Records from a dataset
==============================

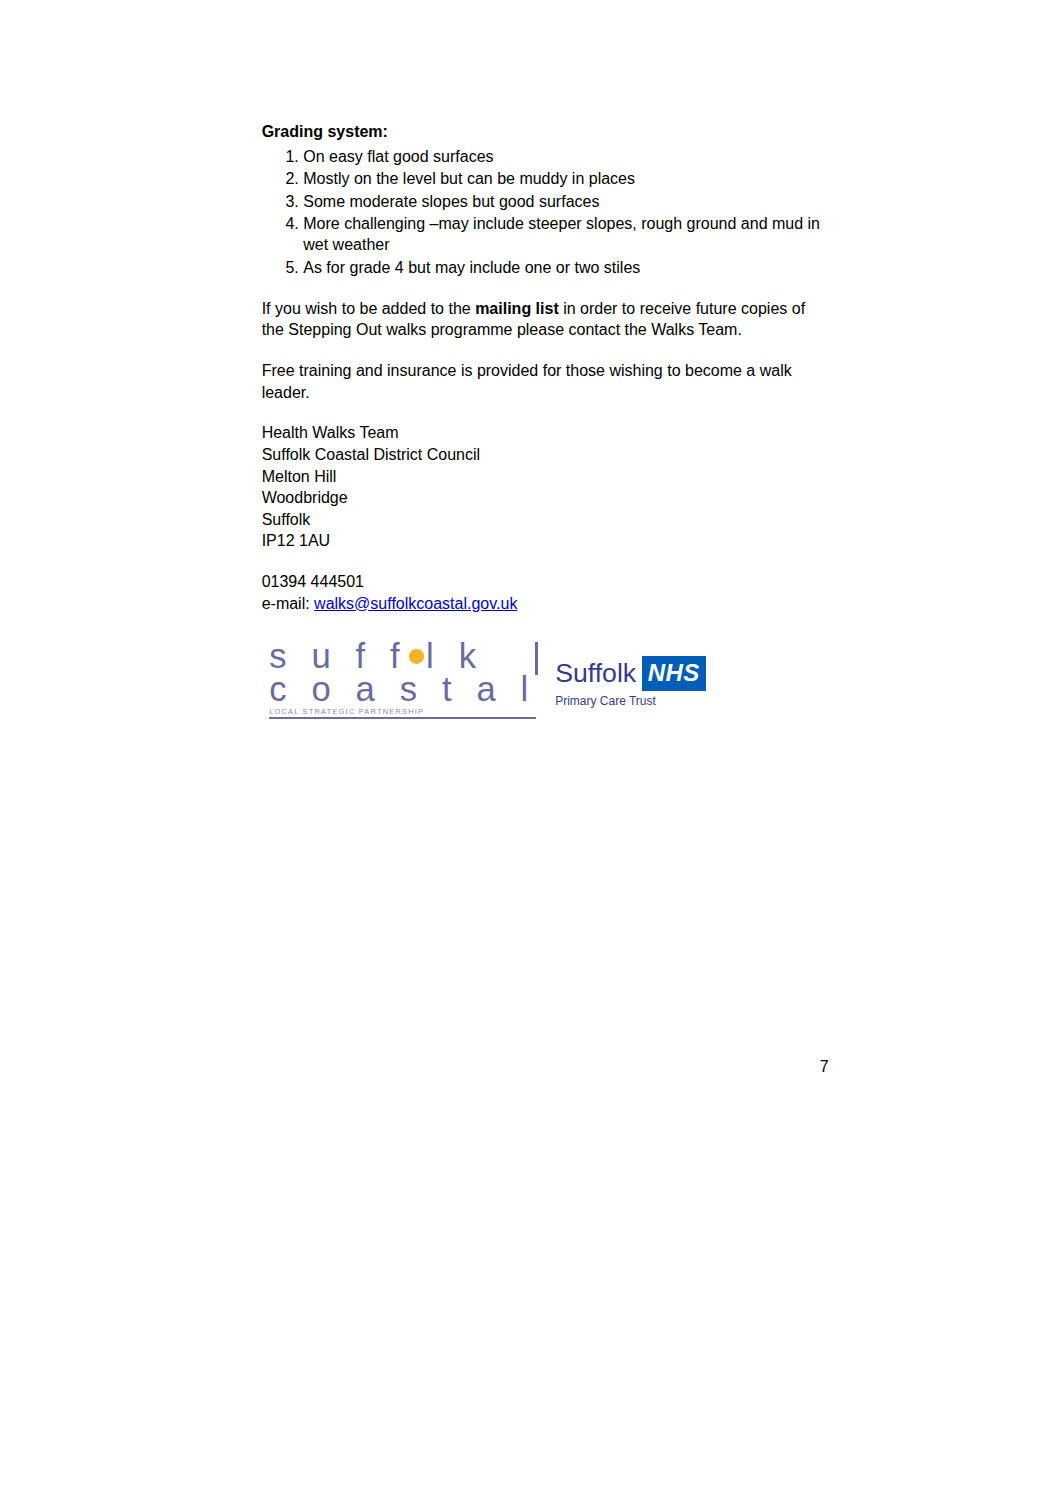Grading system:
On easy flat good surfaces
Mostly on the level but can be muddy in places
Some moderate slopes but good surfaces
More challenging –may include steeper slopes, rough ground and mud in wet weather
As for grade 4 but may include one or two stiles
If you wish to be added to the mailing list in order to receive future copies of the Stepping Out walks programme please contact the Walks Team.
Free training and insurance is provided for those wishing to become a walk leader.
Health Walks Team
Suffolk Coastal District Council
Melton Hill
Woodbridge
Suffolk
IP12 1AU
01394 444501
e-mail: walks@suffolkcoastal.gov.uk
s u f f l k
c o a s t a l
LOCAL STRATEGIC PARTNERSHIP
Suffolk NHS
Primary Care Trust
7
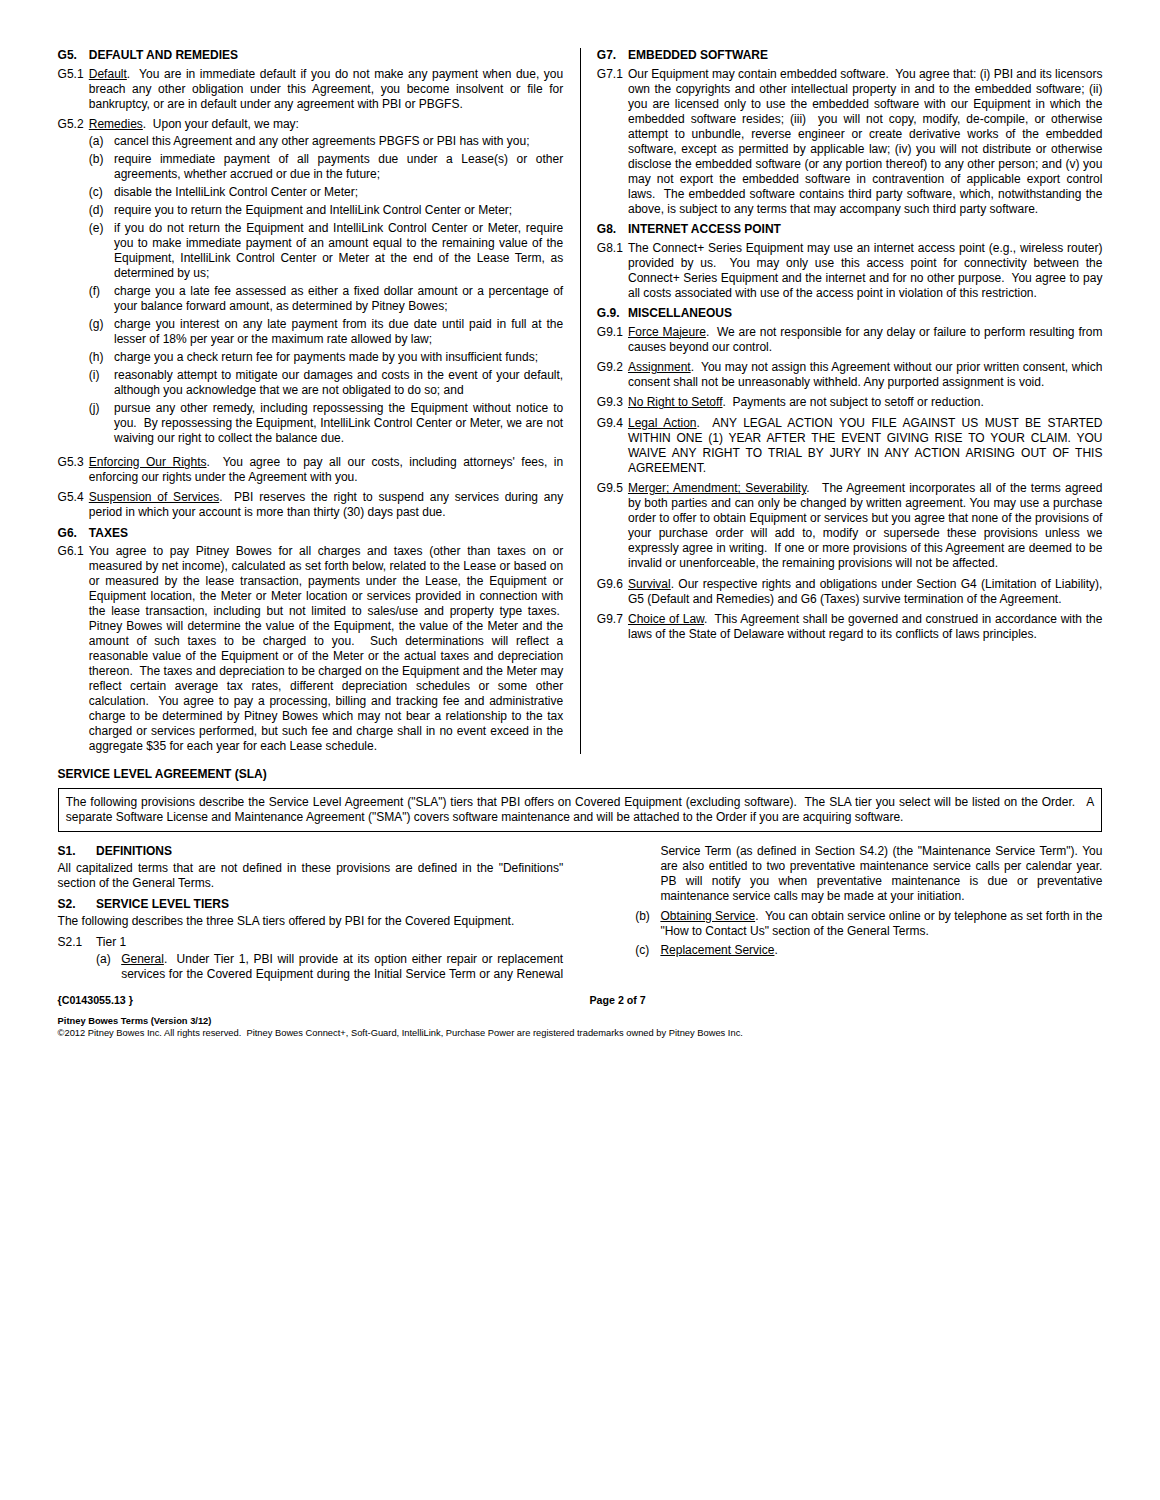G5.
DEFAULT AND REMEDIES
G5.1
Default. You are in immediate default if you do not make any payment when due, you breach any other obligation under this Agreement, you become insolvent or file for bankruptcy, or are in default under any agreement with PBI or PBGFS.
G5.2
Remedies. Upon your default, we may:
(a) cancel this Agreement and any other agreements PBGFS or PBI has with you;
(b) require immediate payment of all payments due under a Lease(s) or other agreements, whether accrued or due in the future;
(c) disable the IntelliLink Control Center or Meter;
(d) require you to return the Equipment and IntelliLink Control Center or Meter;
(e) if you do not return the Equipment and IntelliLink Control Center or Meter, require you to make immediate payment of an amount equal to the remaining value of the Equipment, IntelliLink Control Center or Meter at the end of the Lease Term, as determined by us;
(f) charge you a late fee assessed as either a fixed dollar amount or a percentage of your balance forward amount, as determined by Pitney Bowes;
(g) charge you interest on any late payment from its due date until paid in full at the lesser of 18% per year or the maximum rate allowed by law;
(h) charge you a check return fee for payments made by you with insufficient funds;
(i) reasonably attempt to mitigate our damages and costs in the event of your default, although you acknowledge that we are not obligated to do so; and
(j) pursue any other remedy, including repossessing the Equipment without notice to you. By repossessing the Equipment, IntelliLink Control Center or Meter, we are not waiving our right to collect the balance due.
G5.3
Enforcing Our Rights. You agree to pay all our costs, including attorneys' fees, in enforcing our rights under the Agreement with you.
G5.4
Suspension of Services. PBI reserves the right to suspend any services during any period in which your account is more than thirty (30) days past due.
G6.
TAXES
G6.1
You agree to pay Pitney Bowes for all charges and taxes (other than taxes on or measured by net income), calculated as set forth below, related to the Lease or based on or measured by the lease transaction, payments under the Lease, the Equipment or Equipment location, the Meter or Meter location or services provided in connection with the lease transaction, including but not limited to sales/use and property type taxes. Pitney Bowes will determine the value of the Equipment, the value of the Meter and the amount of such taxes to be charged to you. Such determinations will reflect a reasonable value of the Equipment or of the Meter or the actual taxes and depreciation thereon. The taxes and depreciation to be charged on the Equipment and the Meter may reflect certain average tax rates, different depreciation schedules or some other calculation. You agree to pay a processing, billing and tracking fee and administrative charge to be determined by Pitney Bowes which may not bear a relationship to the tax charged or services performed, but such fee and charge shall in no event exceed in the aggregate $35 for each year for each Lease schedule.
G7.
EMBEDDED SOFTWARE
G7.1
Our Equipment may contain embedded software. You agree that: (i) PBI and its licensors own the copyrights and other intellectual property in and to the embedded software; (ii) you are licensed only to use the embedded software with our Equipment in which the embedded software resides; (iii) you will not copy, modify, de-compile, or otherwise attempt to unbundle, reverse engineer or create derivative works of the embedded software, except as permitted by applicable law; (iv) you will not distribute or otherwise disclose the embedded software (or any portion thereof) to any other person; and (v) you may not export the embedded software in contravention of applicable export control laws. The embedded software contains third party software, which, notwithstanding the above, is subject to any terms that may accompany such third party software.
G8.
INTERNET ACCESS POINT
G8.1
The Connect+ Series Equipment may use an internet access point (e.g., wireless router) provided by us. You may only use this access point for connectivity between the Connect+ Series Equipment and the internet and for no other purpose. You agree to pay all costs associated with use of the access point in violation of this restriction.
G.9.
MISCELLANEOUS
G9.1
Force Majeure. We are not responsible for any delay or failure to perform resulting from causes beyond our control.
G9.2
Assignment. You may not assign this Agreement without our prior written consent, which consent shall not be unreasonably withheld. Any purported assignment is void.
G9.3
No Right to Setoff. Payments are not subject to setoff or reduction.
G9.4
Legal Action. ANY LEGAL ACTION YOU FILE AGAINST US MUST BE STARTED WITHIN ONE (1) YEAR AFTER THE EVENT GIVING RISE TO YOUR CLAIM. YOU WAIVE ANY RIGHT TO TRIAL BY JURY IN ANY ACTION ARISING OUT OF THIS AGREEMENT.
G9.5
Merger; Amendment; Severability. The Agreement incorporates all of the terms agreed by both parties and can only be changed by written agreement. You may use a purchase order to offer to obtain Equipment or services but you agree that none of the provisions of your purchase order will add to, modify or supersede these provisions unless we expressly agree in writing. If one or more provisions of this Agreement are deemed to be invalid or unenforceable, the remaining provisions will not be affected.
G9.6
Survival. Our respective rights and obligations under Section G4 (Limitation of Liability), G5 (Default and Remedies) and G6 (Taxes) survive termination of the Agreement.
G9.7
Choice of Law. This Agreement shall be governed and construed in accordance with the laws of the State of Delaware without regard to its conflicts of laws principles.
SERVICE LEVEL AGREEMENT (SLA)
The following provisions describe the Service Level Agreement ("SLA") tiers that PBI offers on Covered Equipment (excluding software). The SLA tier you select will be listed on the Order. A separate Software License and Maintenance Agreement ("SMA") covers software maintenance and will be attached to the Order if you are acquiring software.
S1.
DEFINITIONS
All capitalized terms that are not defined in these provisions are defined in the "Definitions" section of the General Terms.
S2.
SERVICE LEVEL TIERS
The following describes the three SLA tiers offered by PBI for the Covered Equipment.
S2.1
Tier 1
(a) General. Under Tier 1, PBI will provide at its option either repair or replacement services for the Covered Equipment during the Initial Service Term or any Renewal Service Term (as defined in Section S4.2) (the "Maintenance Service Term"). You are also entitled to two preventative maintenance service calls per calendar year. PB will notify you when preventative maintenance is due or preventative maintenance service calls may be made at your initiation.
(b) Obtaining Service. You can obtain service online or by telephone as set forth in the "How to Contact Us" section of the General Terms.
(c) Replacement Service.
{C0143055.13 } Page 2 of 7
Pitney Bowes Terms (Version 3/12)
©2012 Pitney Bowes Inc. All rights reserved. Pitney Bowes Connect+, Soft-Guard, IntelliLink, Purchase Power are registered trademarks owned by Pitney Bowes Inc.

==============================

TASK TO CARRY OUT: In the records, locate each line holding the string "made" and copy it.

FINAL ANSWER:
(h) charge you a check return fee for payments made by you with insufficient funds;
(a) General. Under Tier 1, PBI will provide at its option either repair or replacement services for the Covered Equipment during the Initial Service Term or any Renewal Service Term (as defined in Section S4.2) (the "Maintenance Service Term"). You are also entitled to two preventative maintenance service calls per calendar year. PB will notify you when preventative maintenance is due or preventative maintenance service calls may be made at your initiation.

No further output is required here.